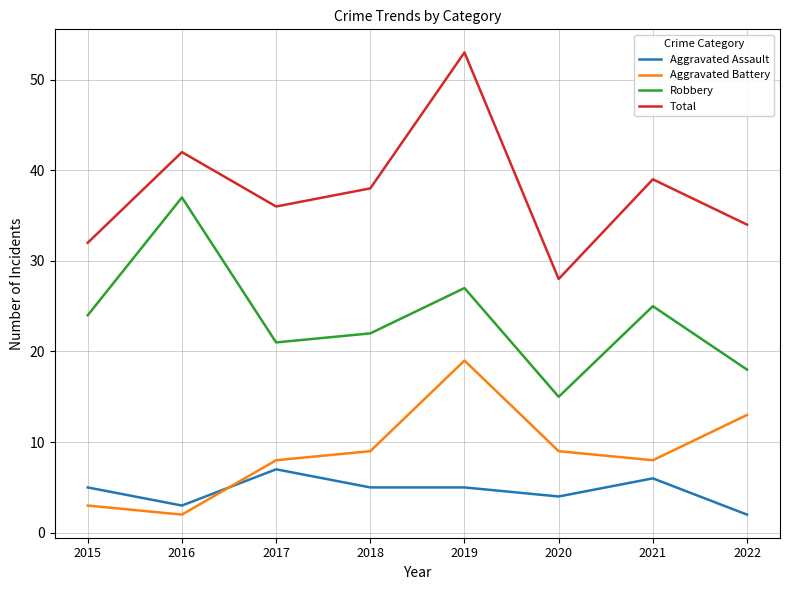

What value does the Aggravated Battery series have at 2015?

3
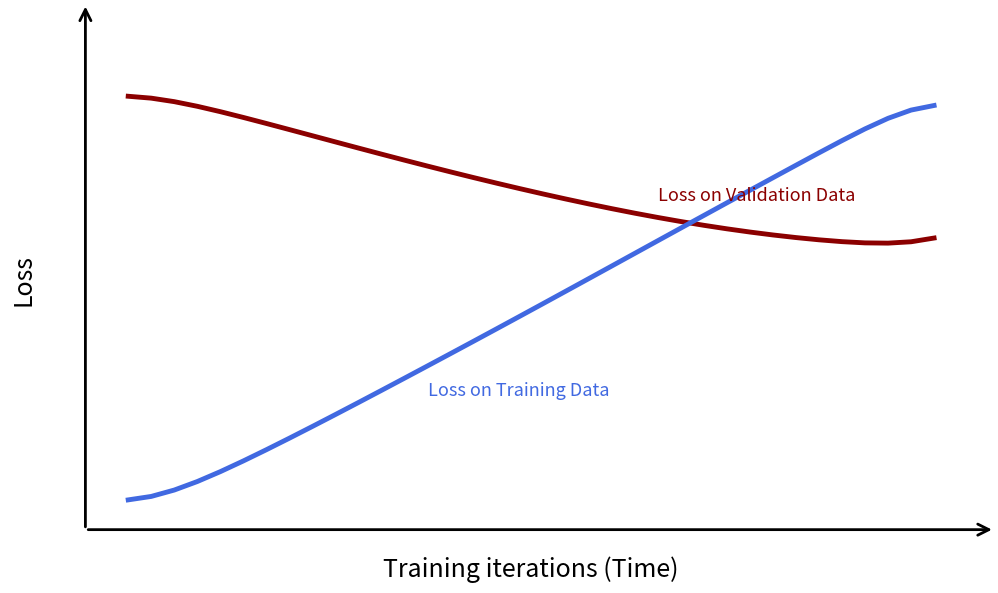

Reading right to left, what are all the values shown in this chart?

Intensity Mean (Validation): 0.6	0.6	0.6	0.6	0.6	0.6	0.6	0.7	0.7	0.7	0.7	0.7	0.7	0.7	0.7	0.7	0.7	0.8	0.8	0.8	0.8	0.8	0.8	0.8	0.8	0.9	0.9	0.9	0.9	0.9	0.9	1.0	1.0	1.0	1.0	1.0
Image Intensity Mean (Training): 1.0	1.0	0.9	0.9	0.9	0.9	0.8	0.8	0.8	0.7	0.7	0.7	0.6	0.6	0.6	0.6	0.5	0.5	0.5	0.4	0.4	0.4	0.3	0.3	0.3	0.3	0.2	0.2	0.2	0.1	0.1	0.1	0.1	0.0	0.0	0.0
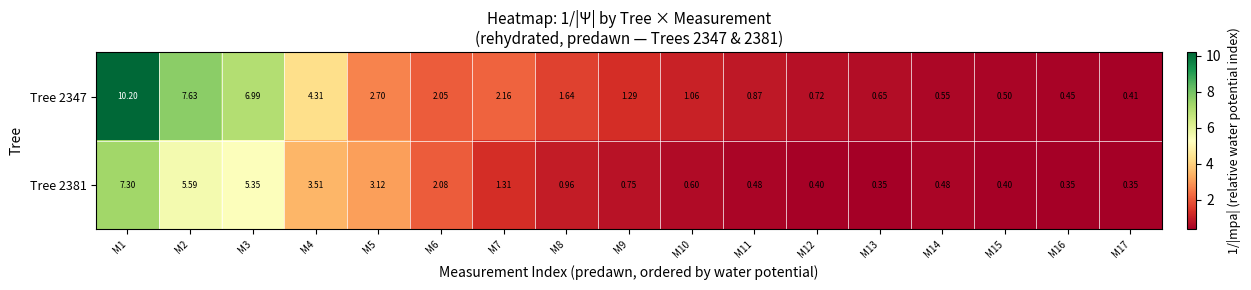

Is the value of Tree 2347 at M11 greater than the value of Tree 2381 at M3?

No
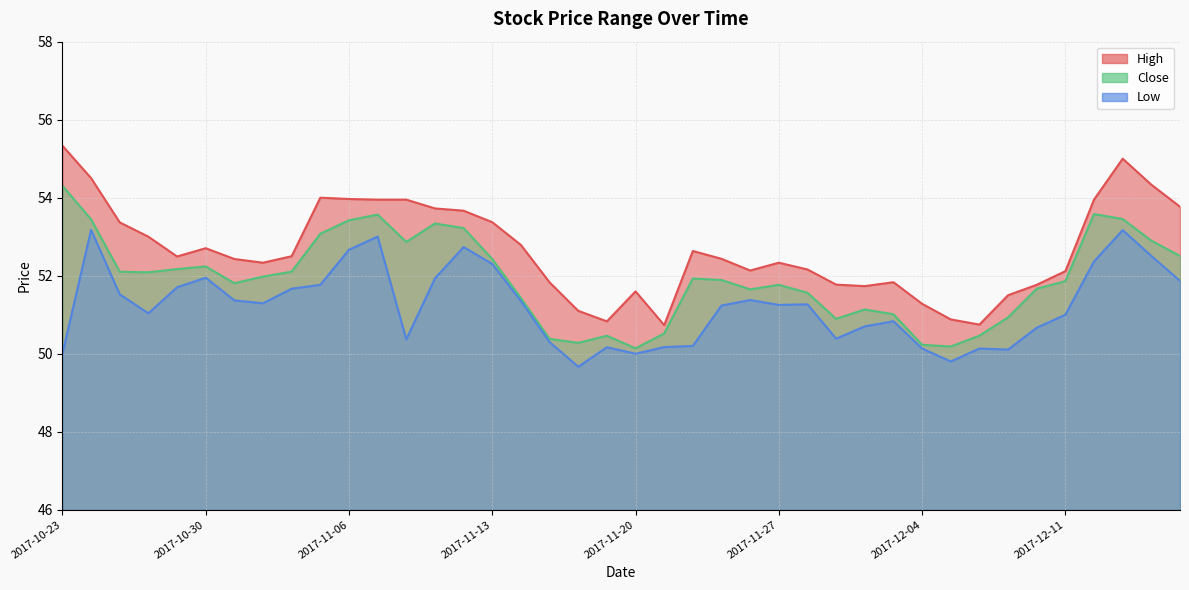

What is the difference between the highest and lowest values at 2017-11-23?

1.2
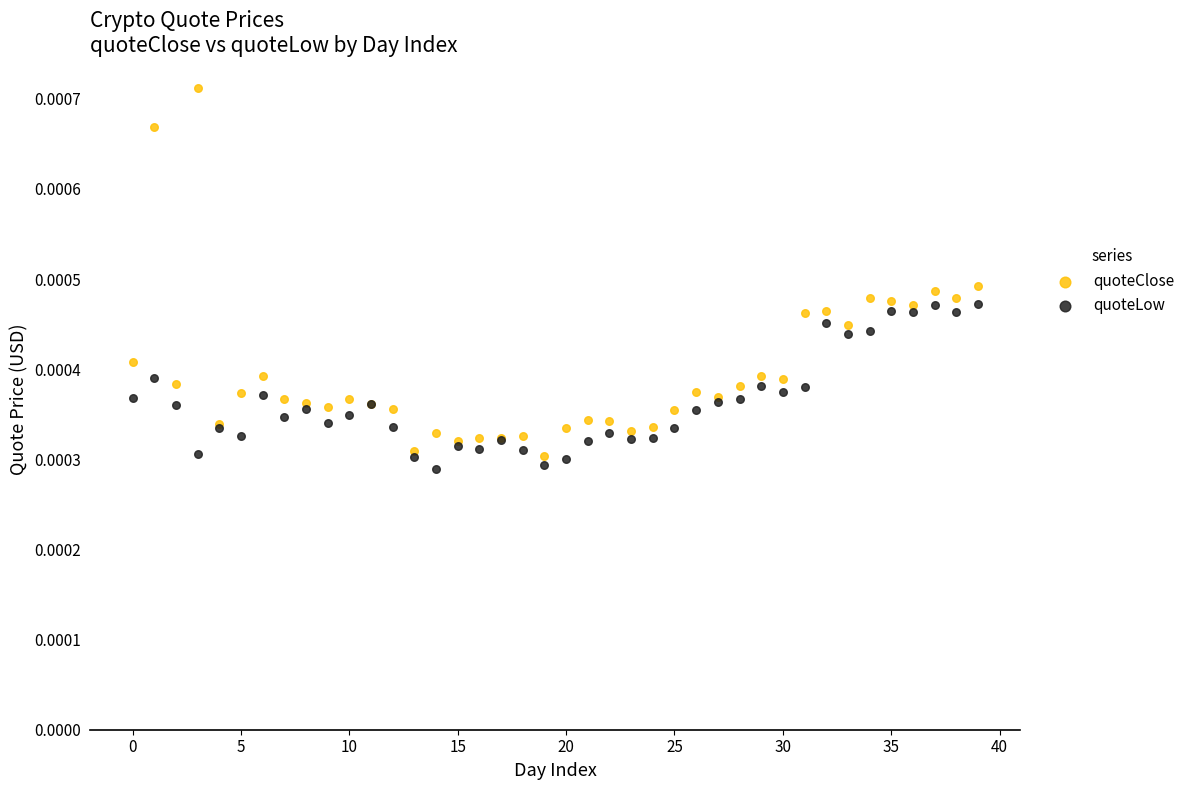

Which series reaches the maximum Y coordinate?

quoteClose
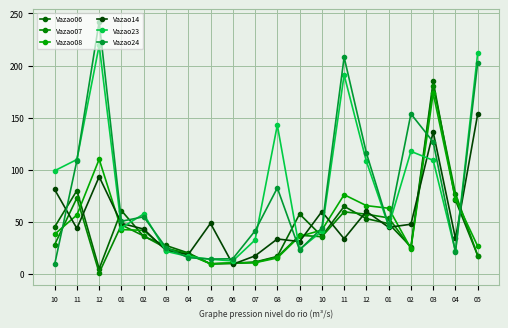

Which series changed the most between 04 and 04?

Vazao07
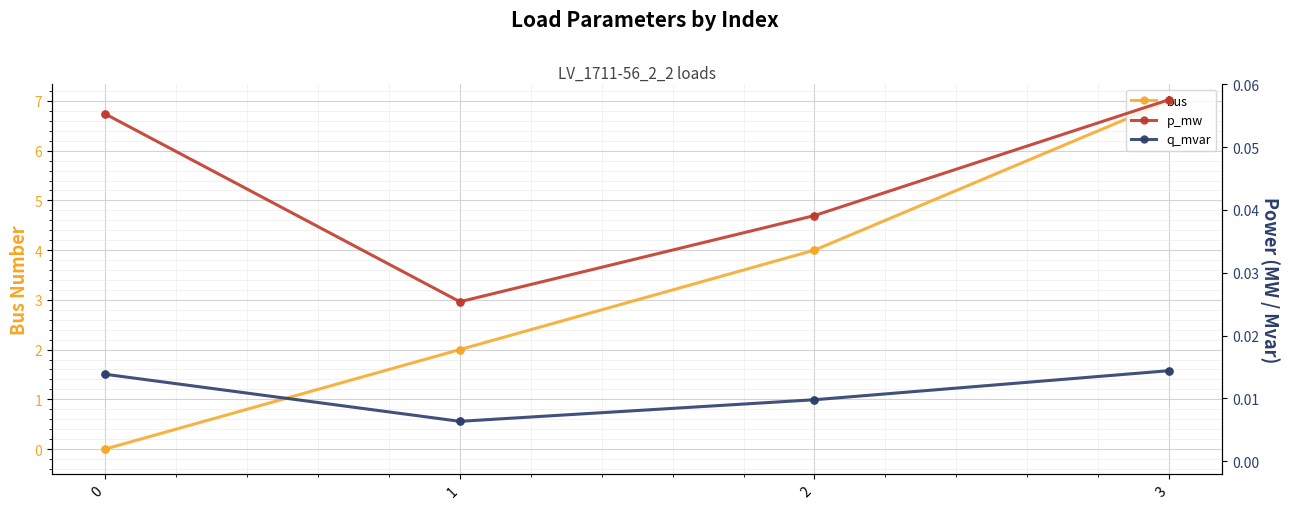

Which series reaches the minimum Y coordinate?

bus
____
To do
Pick out each line of the data above that contains the word "coordinate", treating uppercase and lowercase letters as different.

Answer to this exercise
Which series reaches the maximum Y coordinate?
Which series reaches the minimum Y coordinate?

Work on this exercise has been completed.